- AIADMK asked the Centre to remove six new questions from NPR
- Nitish Kumar has also expressed his discomfort about the NPR
- No one will be declared "D" (doubtful) in NPR, Amit Shah said today
A second BJP ally – the AIADMK of Tamil Nadu – today put the brakes on the exercise of National Population Register in the state. A minister said it was because the Centre has not answered the state's queries on the subject. The government of E Palaniswami had asked the Centre to remove six newly added questions under three heads, which were to be part of the exercise.
"There were three questions in the NPR that have triggered fear among the Muslims. We have not notified NPR. We have issued notification only for census" Revenue Minister R B Udhaya Kumar told NDTV. "The Centre has not replied to Tamil Nadu's plea seeking clarifications.
The ruling AIADMK has so far refused to adopt assembly resolutions against CAA, NRC and NPR. But with the DMK and the Muslim community staging two massive rallies, the party has changed its stand and wrote to the centre seeking removal of the controversial questions. The ruling party had suffered a rout in Lok Sabha polls, winning none of the 39 seats and did not perform well in local body polls in the state that would go for assembly polls next year.
The new questions in the NPR – seen as a process to lay the groundwork for the controversial National Register of Citizens – have made several state governments uneasy.
The Congress-ruled states, Mamata Banerjee's Bengal and Left-ruled Kerala have refused to carry out the NPR, contending that along with the NRC and the contentious Citizenship Amendment Act, it would be used to harass Muslims or even render them stateless.
Even BJP ally Bihar Chief Minister Nitish Kumar has expressed his discomfort about the NPR. Mr Kumar has gone on record saying that NRC and NPR cannot be held in the state in their current form, and his state has written to the Centre, asking for a formal order in this regard.
A set of new questions in the NPR that include the birth place of one's parents, is considered the problem area as these form the basis of judging citizenship under the controversial National Register of Citizens – a tool meant to weed out illegal migrants from the country.

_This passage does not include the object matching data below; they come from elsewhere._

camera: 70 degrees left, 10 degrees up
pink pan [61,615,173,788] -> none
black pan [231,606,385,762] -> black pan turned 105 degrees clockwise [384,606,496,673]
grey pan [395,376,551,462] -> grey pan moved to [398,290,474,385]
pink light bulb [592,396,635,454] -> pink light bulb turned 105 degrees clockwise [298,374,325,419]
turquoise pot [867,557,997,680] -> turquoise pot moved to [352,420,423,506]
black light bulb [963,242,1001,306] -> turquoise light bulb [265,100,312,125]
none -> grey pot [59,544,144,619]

The CAA is meant to expedite citizenship to non-Muslim immigrants from Pakistan, Afghanistan and Bangladesh, who were forced to leave because of religious persecution and settled in India by 2014.
Taken together, the CAA, NRC and the NPR, have unleashed a storm of protests across the country, following which, the NRC, which was supposed to be rolled out across the country, has been put on hold.
Prime Minister Narendra Modi and Union minister Amit Shah have both assured that as of now, there was no plan to taken NRC forward, though the Home Minister had earlier told the Parliament that it would be done across the country.
Today, Mr Shah told the Rajya Sabha that no document would have to be submitted for the NPR or National Population Register and no one will be declared "D" (doubtful). "No document needs to be submitted. You can give whatever information you have and leave the other questions blank," he said while replying to a discussion on the Delhi violence.
The opposition Congress, which had pushed for the discussion, was not convinced.
"It is not correct of the Home minister saying they will not be asking for these documents, what is the use of this exercise then," said senior party leader Kapil Sibal.